Heuristic:Deepset ai Haystack Embedding Batch Size And Prefix
| Knowledge Sources | |
|---|---|
| Domains | Embeddings, Optimization |
| Last Updated | 2026-02-11 20:00 GMT |
Overview
Default embedding batch size of 32 balances throughput and memory; use prefix/suffix strings to match model-specific instruction patterns like E5 and BGE for optimal retrieval quality.
Description
Sentence Transformer embedders in Haystack use a default batch size of 32, which is empirically tuned for typical GPU configurations. The prefix and suffix parameters allow prepending/appending instruction strings required by certain embedding models. For example, E5 models expect queries prefixed with "query:" and documents prefixed with "passage:", while BGE models use "Represent this sentence for searching:". Using the correct prefix/suffix is critical for models trained with instruction-aware objectives, as omitting them can degrade retrieval quality significantly.
Usage
Apply this heuristic when configuring embedding components for production pipelines, switching embedding models (especially between instruction-aware models like E5, BGE, and non-instruction models like all-mpnet-base-v2), or tuning throughput vs. memory usage on specific hardware.
The Insight (Rule of Thumb)
- Batch Size: Default `batch_size=32` works well for most GPUs. Reduce to 8-16 for consumer GPUs with < 8GB VRAM; increase to 64-128 for A100/H100.
- Prefix for E5 models: Set `prefix="query: "` on text embedder and `prefix="passage: "` on document embedder.
- Prefix for BGE models: Set `prefix="Represent this sentence for searching relevant passages: "` on text embedder.
- Normalization: Set `normalize_embeddings=True` only when using cosine similarity; leave False for dot product.
- Precision: Use `precision="float32"` (default) for best accuracy; use `"int8"` or `"binary"` for faster search at reduced quality.

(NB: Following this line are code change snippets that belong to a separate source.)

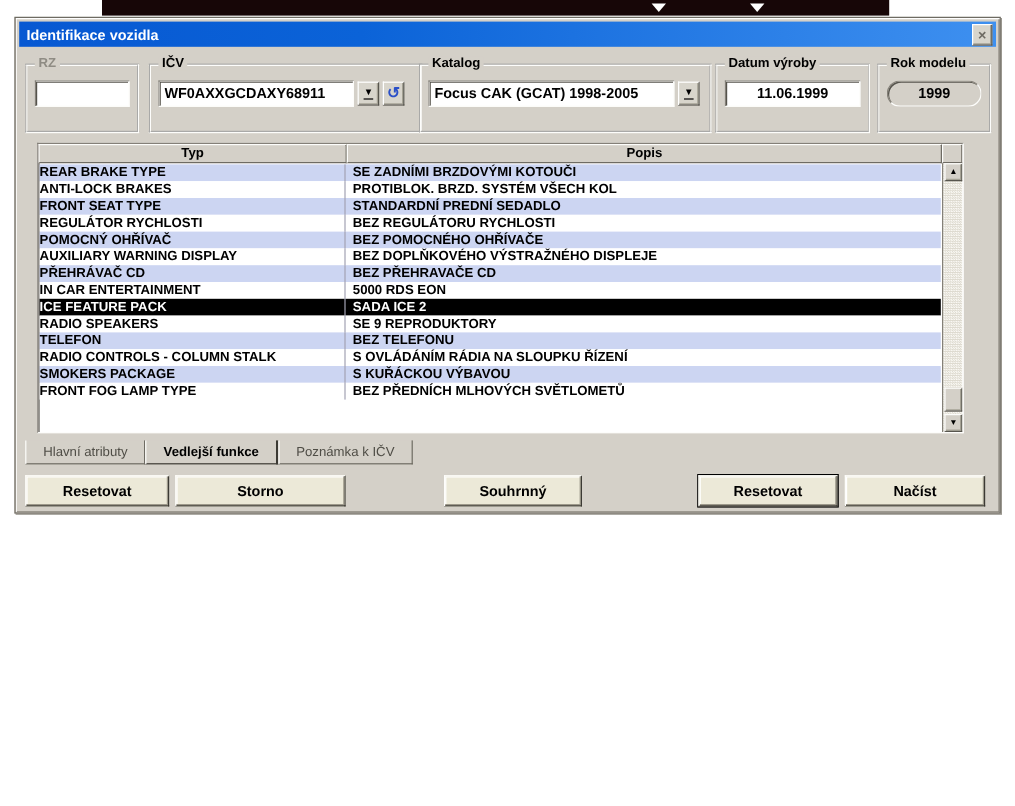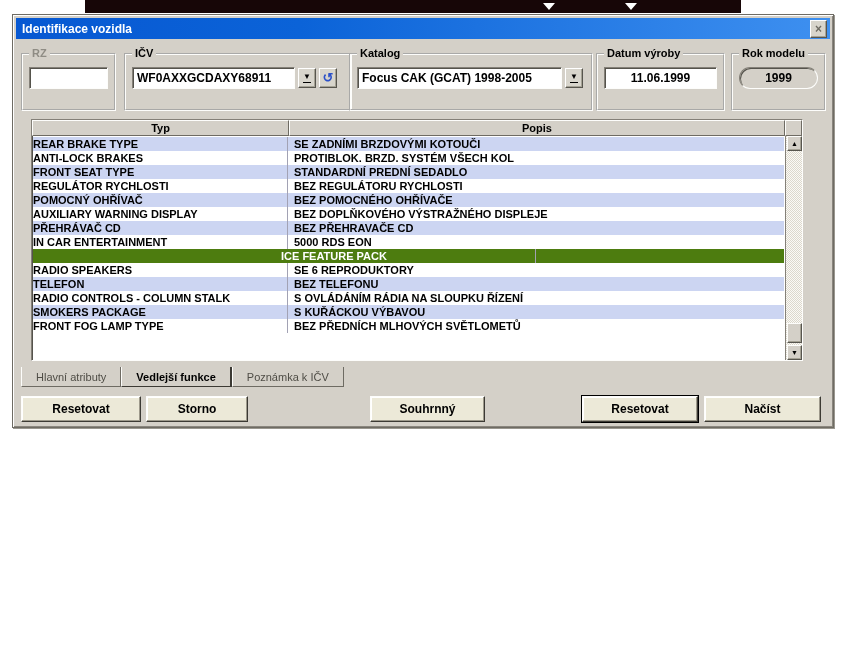--- a/index.html
+++ b/index.html
@@ -62,21 +62,21 @@
            background:#fff; border:1px solid; border-color:#848078 #fdfdfb #fdfdfb #848078;
            box-shadow: inset 1px 1px 0 #55534c; overflow:hidden; }
   .thead { display:flex; height:16px; }
   .th { background:#d4d0c8; border:1px solid; border-color:#fdfdfb #6e6b63 #6e6b63 #fdfdfb;
         display:flex; align-items:center; justify-content:center; font-size:11px; cursor:pointer; }
   .th-typ { width:257px; } .th-popis { width:496px; } .th-stub { width:17px; }
 
   .rows { position:absolute; left:1px; top:17px; right:18px; }
   .trow { display:flex; height:14px; align-items:center; background:#fff; cursor:default; }
   .trow.alt { background:#ccd5f2; }
-  .trow.selected { background:#4d7c0f; color:#fff;flex-direction:column; }
+  .trow.selected { background:#000000; color:#fff; }
   .cell-typ { width:255px; text-align:left; padding-right:7px;
               border-right:1px solid #a2a2b4; white-space:nowrap; overflow:hidden;
               font-size:11px; line-height:14px; }
   .cell-popis { flex:1; text-align:left; padding-left:6px; white-space:nowrap; overflow:hidden;
                 font-size:11px; line-height:14px; }
 
   
   .vscroll { position:absolute; top:16px; right:0; bottom:0; width:17px;
              background:repeating-conic-gradient(#fbfaf6 0% 25%, #dcd8cd 0% 50%) 0 0/2px 2px;
              border-left:1px solid #848078; }
@@ -97,21 +97,21 @@
          background:#d4d0c8; white-space:nowrap; }
   .tab.active { font-weight:bold; color:#000; border-right:2px solid #3c3a34; border-bottom:1px solid #3c3a34; }
 
   
   .btn { position:absolute; top:381px; height:26px; background:#ece9d8;
          border:1px solid; border-color:#fdfdfb #3c3a34 #3c3a34 #fdfdfb;
          box-shadow: inset -1px -1px 0 #9d998b, inset 1px 1px 0 #ffffff;
          display:flex; align-items:center; justify-content:center;
          font-size:12px; font-weight:bold; cursor:pointer; }
   .b-reset  { left:8px;   width:120px; }
-  .b-storno { left:133px; width:102px; }
+  .b-storno { left:133px; width:142px; }
   .b-souhrn { left:357px; width:115px; }
   .b-vyhledat { left:569px; width:116px; box-shadow: inset -1px -1px 0 #9d998b, inset 1px 1px 0 #ffffff, 0 0 0 1px #000; }
   .b-nacist { left:691px; width:117px; }
 </style>
 </head>
 <body>
 
 <div class="bg-strip">
   <div class="tri tri-1"></div>
   <div class="tri tri-2"></div>
@@ -206,21 +206,21 @@
       <div class="trow">
           <div class="cell-typ">IN CAR ENTERTAINMENT</div>
           <div class="cell-popis">5000 RDS EON</div>
         </div>
       <div class="trow selected">
           <div class="cell-typ">ICE FEATURE PACK</div>
           <div class="cell-popis">SADA ICE 2</div>
         </div>
       <div class="trow">
           <div class="cell-typ">RADIO SPEAKERS</div>
-          <div class="cell-popis">SE 6 REPRODUKTORY</div>
+          <div class="cell-popis">SE 9 REPRODUKTORY</div>
         </div>
       <div class="trow alt">
           <div class="cell-typ">TELEFON</div>
           <div class="cell-popis">BEZ TELEFONU</div>
         </div>
       <div class="trow">
           <div class="cell-typ">RADIO CONTROLS - COLUMN STALK</div>
           <div class="cell-popis">S OVLÁDÁNÍM RÁDIA NA SLOUPKU ŘÍZENÍ</div>
         </div>
       <div class="trow alt">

- Truncation: Only use `truncate_dim` with Matryoshka-trained models; arbitrary truncation degrades quality.
- Trade-off: Larger batches improve throughput but increase VRAM usage linearly.
Reasoning
Batch size 32 was chosen empirically as a sweet spot: small enough to fit on a 6-8GB consumer GPU with a typical sentence-transformers model (~400MB), large enough to benefit from GPU parallelism. The prefix/suffix pattern is not optional for instruction-tuned models; these models were trained to distinguish between query and document embeddings using instruction prefixes, and omitting them can reduce nDCG@10 by 10-20%.
Code evidence from `haystack/components/embedders/sentence_transformers_text_embedder.py:38-57`:
def __init__(
self,
model: str = "sentence-transformers/all-mpnet-base-v2",
device: ComponentDevice | None = None,
token: Secret | None = Secret.from_env_var(["HF_API_TOKEN", "HF_TOKEN"], strict=False),
prefix: str = "",
suffix: str = "",
batch_size: int = 32,
progress_bar: bool = True,
normalize_embeddings: bool = False,
trust_remote_code: bool = False,
local_files_only: bool = False,
truncate_dim: int | None = None,
...
precision: Literal["float32", "int8", "uint8", "binary", "ubinary"] = "float32",
...
backend: Literal["torch", "onnx", "openvino"] = "torch",
):
Truncation warning from `sentence_transformers_text_embedder.py:87-90`:
:param truncate_dim:
The dimension to truncate sentence embeddings to. `None` does no truncation.
If the model has not been trained with Matryoshka Representation Learning,
truncation of embeddings can significantly affect performance.